Auburn honors program strikes student editorials from newsletter

Thursday, June 3, 1999

Officials and student leaders with Auburn University's Honors College recently struck student editorials from the program's official newsletter, saying the commentaries were not appropriate content.

But the student editor of the Honors Eagle claimed that Interim College Director Jack Rogers and honors student leaders pulled the editorials because of “negative expressions” they said were in the essays.

“I vehemently disagreed with the revisions,” Brad Carmack wrote in a letter to The Auburn Plainsman, the Alabama state university's student newspaper. “The move caused me to once again question whether the Honors College represents intellectual values such as the necessity of challenging the status quo.”

Honors College students distribute the Honors Eagle four times a year to students in the program, faculty members and alumni who have contributed to the college. In the past, the newsletter focused solely on upcoming programs, Carmack said.

A junior English major who was elected editor by other honors students last year, Carmack said he had sought during his tenure to make the newsletter a publication worth reading.

“I wanted to make it interesting,” Carmack said. “My ultimate goal was to make it where people would want to read it. I don't know if many people are reading it now, but no one was reading it before.”

In an interview with the Plainsman, Rogers said he was concerned that the newsletter wasn't carrying any news about the Honors College or its students. He said he wanted more information for students about subjects such as writing thesis papers.

Rogers did not return calls from placed to his office.

Carmack agreed that during his tenure as editor the newsletter included more essays and commentaries than actual Honors College news.

“I understand the need to publicize what is available, although that information could be best put in brochures,” Carmack said. “But it is also important for students to express themselves. I thought this would make the Honors College look good, not bad, by making Auburn look like a campus of thinkers.”

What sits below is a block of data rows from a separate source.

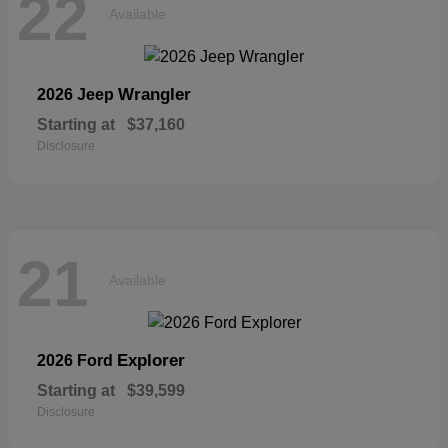
22
Available
Wrangler
2026 Jeep
Starting at
$37,160
Disclosure
21
Available
Explorer
2026 Ford
Starting at
$39,599
Disclosure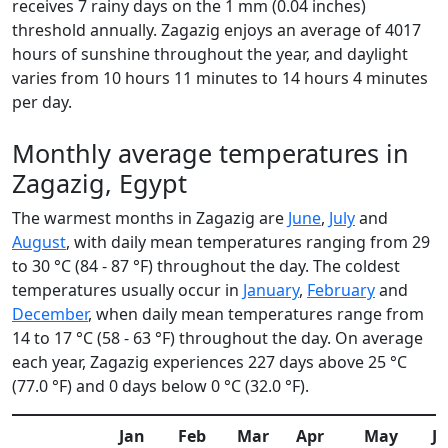
receives 7 rainy days on the 1 mm (0.04 inches)
threshold annually. Zagazig enjoys an average of 4017
hours of sunshine throughout the year, and daylight
varies from 10 hours 11 minutes to 14 hours 4 minutes
per day.
Monthly average temperatures in
Zagazig, Egypt
The warmest months in Zagazig are
June
,
July
and
August
, with daily mean temperatures ranging from 29
to 30 °C (84 - 87 °F) throughout the day. The coldest
temperatures usually occur in
January
,
February
and
December
, when daily mean temperatures range from
14 to 17 °C (58 - 63 °F) throughout the day. On average
each year, Zagazig experiences 227 days above 25 °C
(77.0 °F) and 0 days below 0 °C (32.0 °F).
Jan
Feb
Mar
Apr
May
J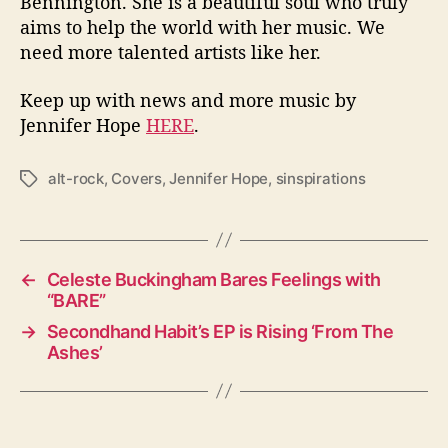
Bennington.
She is a beautiful soul who truly
aims to help the world with her music. We
need more talented artists like her.
Keep up with news and more music by
Jennifer Hope
HERE
.
alt-rock
,
Covers
,
Jennifer Hope
,
sinspirations
T
a
g
s
←
Celeste Buckingham Bares Feelings with
“BARE”
→
Secondhand Habit’s EP is Rising ‘From The
Ashes’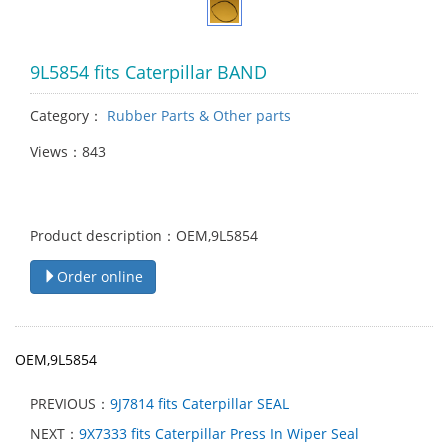
9L5854 fits Caterpillar BAND
Category：
Rubber Parts & Other parts
Views：843
Product description：OEM,9L5854
Order online
OEM,9L5854
PREVIOUS：
9J7814 fits Caterpillar SEAL
NEXT：
9X7333 fits Caterpillar Press In Wiper Seal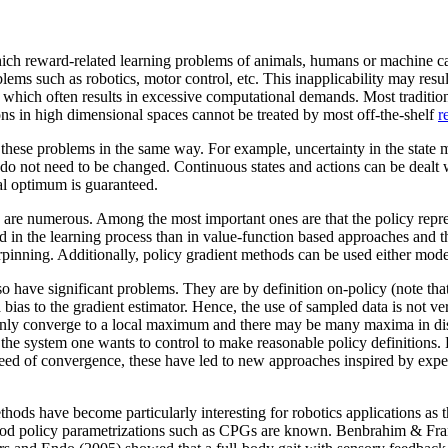
ich reward-related learning problems of animals, humans or machine c
ems such as robotics, motor control, etc. This inapplicability may resu
which often results in excessive computational demands. Most traditio
ns in high dimensional spaces cannot be treated by most off-the-shelf
r
 these problems in the same way. For example, uncertainty in the state m
do not need to be changed. Continuous states and actions can be dealt w
cal optimum is guaranteed.
 are numerous. Among the most important ones are that the policy repres
in the learning process than in value-function based approaches and that
derpinning. Additionally, policy gradient methods can be used either mod
lso have significant problems. They are by definition on-policy (note that
a bias to the gradient estimator. Hence, the use of sampled data is not ve
only converge to a local maximum and there may be many maxima in disc
he system one wants to control to make reasonable policy definitions. 
eed of convergence, these have led to new approaches inspired by expect
thods have become particularly interesting for robotics applications as 
 good policy parametrizations such as CPGs are known. Benbrahim & Fr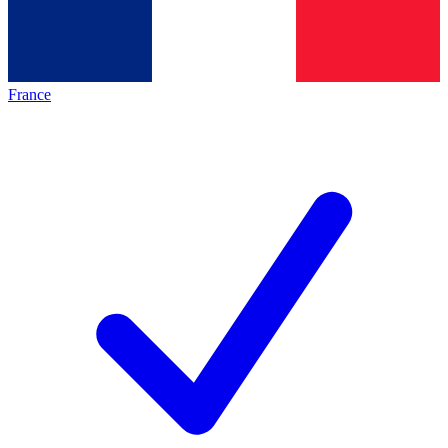
France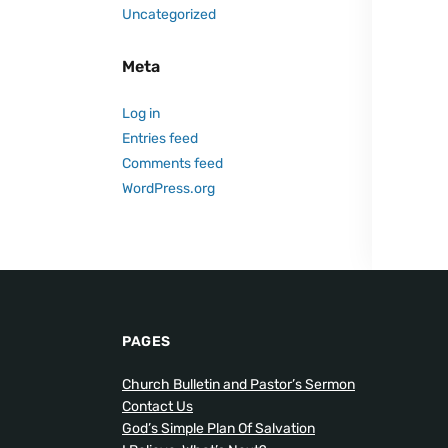
Uncategorized
Meta
Log in
Entries feed
Comments feed
WordPress.org
PAGES
Church Bulletin and Pastor’s Sermon
Contact Us
God’s Simple Plan Of Salvation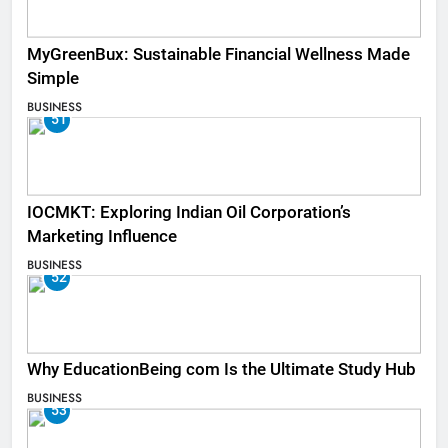
MyGreenBux: Sustainable Financial Wellness Made
Simple
BUSINESS
51
IOCMKT: Exploring Indian Oil Corporation’s
Marketing Influence
BUSINESS
52
Why EducationBeing com Is the Ultimate Study Hub
BUSINESS
53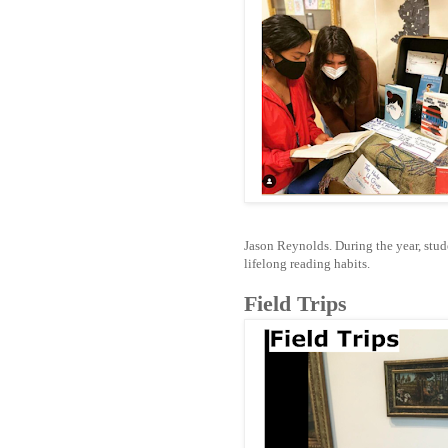
Jason Reynolds. During the year, stude
lifelong reading habits.
Field Trips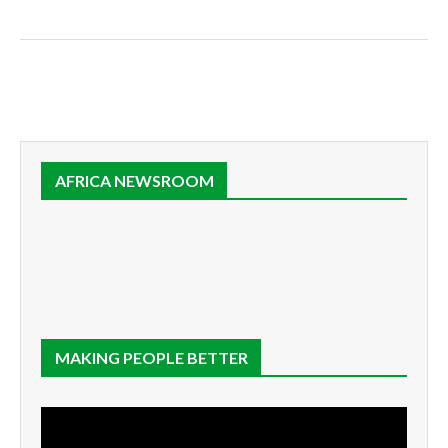
AFRICA NEWSROOM
MAKING PEOPLE BETTER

Carmack said the newsletter generated considerable interest, particularly after an Auburn faculty member cited several newsletter editorials in a letter published several months ago in the Birmingham News. The letter addressed growing dissatisfaction with the operation of the university.

About a week after the letter was published, Carmack said Rogers and several student leaders instructed him to start including more faculty commentary, to stop distributing the newsletter to faculty members and to pull the Eagle page from Auburn's Web site.

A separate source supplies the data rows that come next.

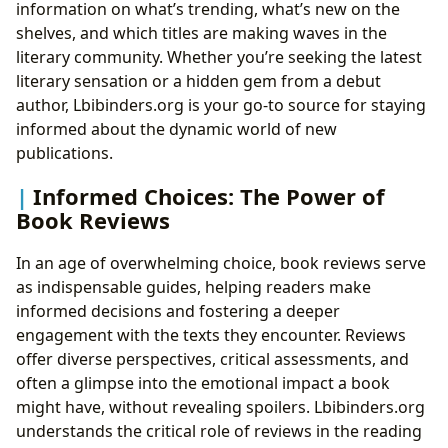
information on what’s trending, what’s new on the
shelves, and which titles are making waves in the
literary community. Whether you’re seeking the latest
literary sensation or a hidden gem from a debut
author, Lbibinders.org is your go-to source for staying
informed about the dynamic world of new
publications.
Informed Choices: The Power of
Book Reviews
In an age of overwhelming choice, book reviews serve
as indispensable guides, helping readers make
informed decisions and fostering a deeper
engagement with the texts they encounter. Reviews
offer diverse perspectives, critical assessments, and
often a glimpse into the emotional impact a book
might have, without revealing spoilers. Lbibinders.org
understands the critical role of reviews in the reading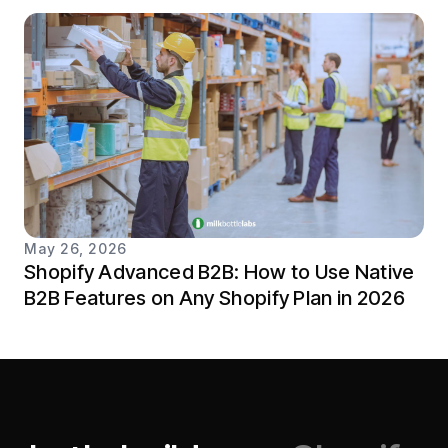
May 26, 2026
Shopify Advanced B2B: How to Use Native
B2B Features on Any Shopify Plan in 2026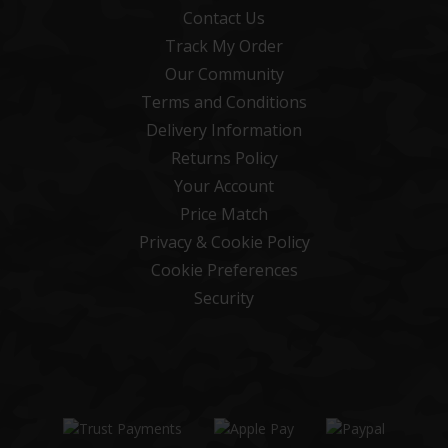
Contact Us
Track My Order
Our Community
Terms and Conditions
Delivery Information
Returns Policy
Your Account
Price Match
Privacy & Cookie Policy
Cookie Preferences
Security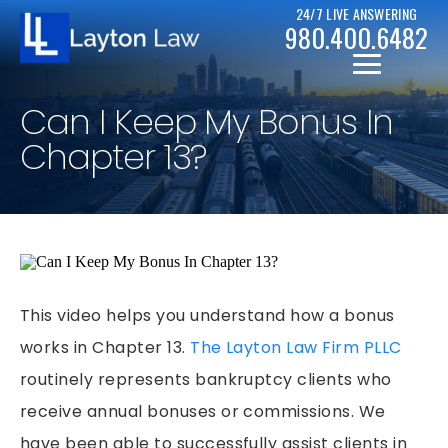
24/7 LIVE ANSWERING
980.400.6482
Can I Keep My Bonus In
Chapter 13?
CHRISTOPHER D. LAYTON
PERSONAL INJURY RESOURCES
BICYCLE ACCIDENTS
This video helps you understand how a bonus
CASE RESULTS
works in Chapter 13.
The Layton Law Firm PLLC
CAR ACCIDENTS
routinely represents bankruptcy clients who
CHAPTER 7
DRUNK DRIVER ACCIDENTS
receive annual bonuses or commissions. We
CHAPTER 13
MOTORCYCLE ACCIDENTS
have been able to successfully assist clients in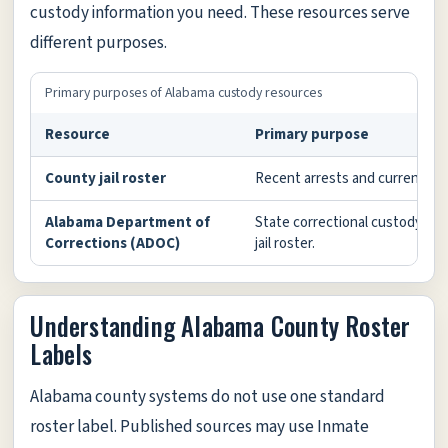
custody information you need. These resources serve
different purposes.
Primary purposes of Alabama custody resources
Resource
Primary purpose
County jail roster
Recent arrests and current loc
Alabama Department of
State correctional custody or s
Corrections (ADOC)
jail roster.
Understanding Alabama County Roster
Labels
Alabama county systems do not use one standard
roster label. Published sources may use Inmate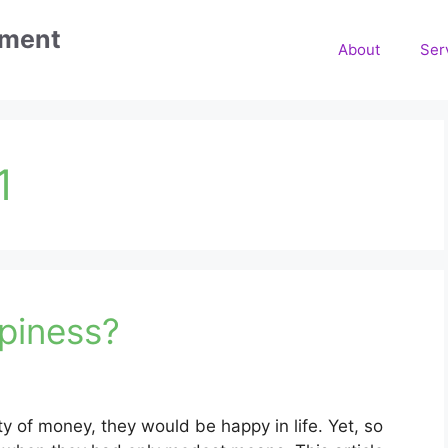
ement
About
Ser
1
piness?
y of money, they would be happy in life. Yet, so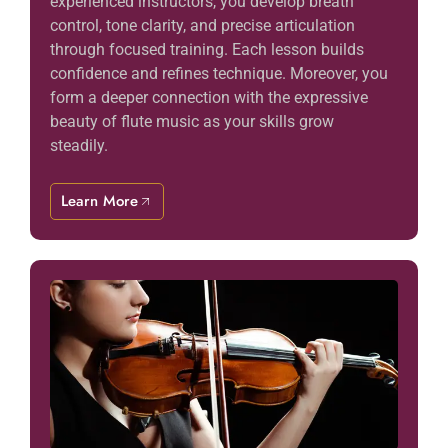
experienced instructors, you develop breath
control, tone clarity, and precise articulation
through focused training. Each lesson builds
confidence and refines technique. Moreover, you
form a deeper connection with the expressive
beauty of flute music as your skills grow
steadily.
Learn More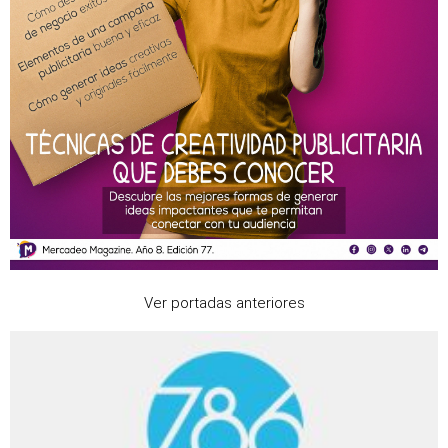
Ver portadas anteriores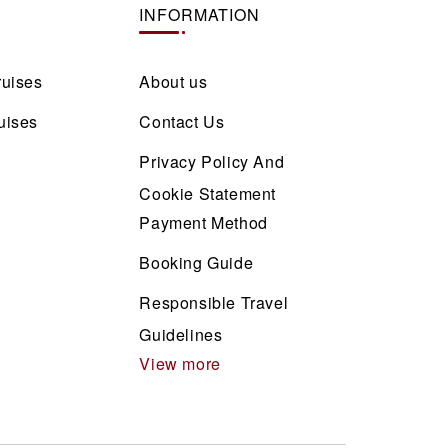
INFORMATION
ruises
About us
uises
Contact Us
Privacy Policy And
Cookie Statement
Payment Method
Booking Guide
Responsible Travel
Guidelines
View more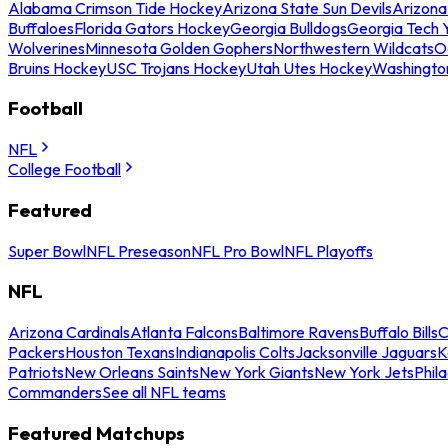
Alabama Crimson Tide Hockey
Arizona State Sun Devils
Arizona
Buffaloes
Florida Gators Hockey
Georgia Bulldogs
Georgia Tech 
Wolverines
Minnesota Golden Gophers
Northwestern Wildcats
O
Bruins Hockey
USC Trojans Hockey
Utah Utes Hockey
Washingto
Football
NFL
College Football
Featured
Super Bowl
NFL Preseason
NFL Pro Bowl
NFL Playoffs
NFL
Arizona Cardinals
Atlanta Falcons
Baltimore Ravens
Buffalo Bills
C
Packers
Houston Texans
Indianapolis Colts
Jacksonville Jaguars
K
Patriots
New Orleans Saints
New York Giants
New York Jets
Phil
Commanders
See all NFL teams
Featured Matchups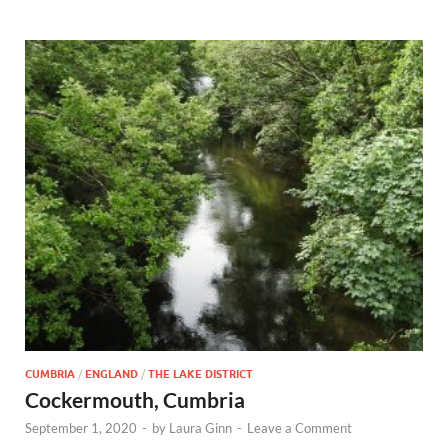
CUMBRIA
/
ENGLAND
/
THE LAKE DISTRICT
Cockermouth, Cumbria
September 1, 2020
-
by
Laura Ginn
-
Leave a Comment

They also told Carmack to remove the student editorials in the upcoming spring 1999 edition of the Eagle. The newsletter was to include editorials about student elections, a referendum concerning the university's student union and concerns about student representation in university affairs.

“I felt [they were] kind of encroaching on my authority,” Carmack said. “It's not right.”

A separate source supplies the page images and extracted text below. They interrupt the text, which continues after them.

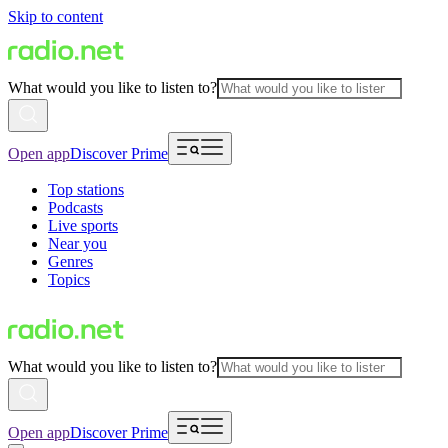
Skip to content
What would you like to listen to?
Open app
Discover Prime
Top stations
Podcasts
Live sports
Near you
Genres
Topics
What would you like to listen to?
Open app
Discover Prime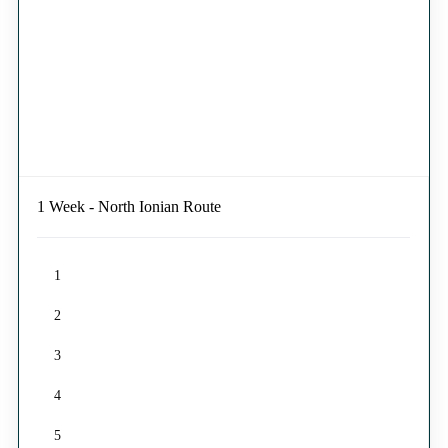
1 Week - North Ionian Route
1
2
3
4
5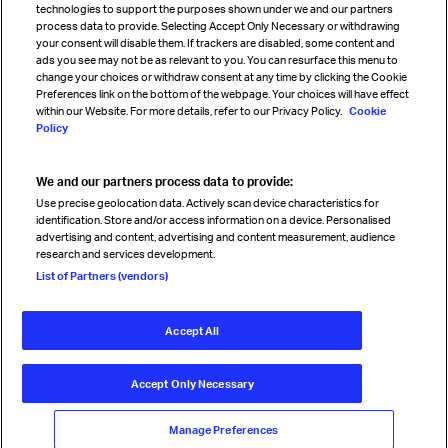
technologies to support the purposes shown under we and our partners
process data to provide. Selecting Accept Only Necessary or withdrawing
your consent will disable them. If trackers are disabled, some content and
Sign up for IATA news
ads you see may not be as relevant to you. You can resurface this menu to
change your choices or withdraw consent at any time by clicking the Cookie
Preferences link on the bottom of the webpage. Your choices will have effect
within our Website. For more details, refer to our Privacy Policy.
Cookie
Policy
We and our partners process data to provide:
Read magazine
Use precise geolocation data. Actively scan device characteristics for
identification. Store and/or access information on a device. Personalised
advertising and content, advertising and content measurement, audience
research and services development.
Follow us
List of Partners (vendors)
Accept All
© International Air Transport Association (IATA) 2026. All rights
reserved.
Accept Only Necessary
Our commitment
Accessibility
Anti-slavery statement
Privacy
Terms
Cookie Preferences
Manage Preferences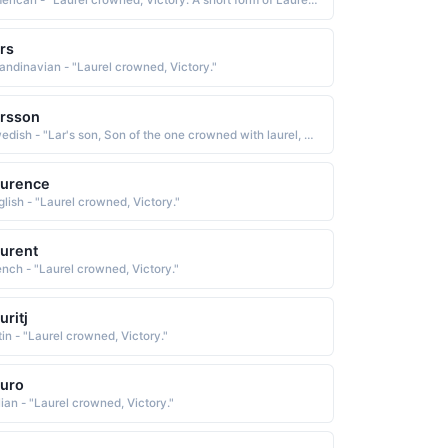
American - "Laurel crowned, Victory. A short form of Laurence."
rs
andinavian - "Laurel crowned, Victory."
rsson
Swedish - "Lar's son, Son of the one crowned with laurel, victorious one. The Norse form of Laurence."
aurence
glish - "Laurel crowned, Victory."
urent
ench - "Laurel crowned, Victory."
uritj
tin - "Laurel crowned, Victory."
uro
lian - "Laurel crowned, Victory."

The newsletter incident marks the second time this year that Auburn officials and student leaders have sought to control the content of a student publication.

On Jan. 7, Auburn's Board of Student Communications voted 5-4 to adopt a resolution chastising the editor of The Plainsman, the school's student newspaper, for the paper's coverage of a university trustee. All five votes came from student board members.

After the Alabama Press Association warned the board that part of its resolution constituted a threat to fire the editor and violated her First Amendment rights, the board backed off part of the resolution.

Last month, Jerry Brown, director of Auburn's journalism department, announced that he had accepted the job of dean of the University of Montana School of Journalism. Brown had cited Auburn's “political climate” and disregard for student First Amendment rights as a catalyst for leaving.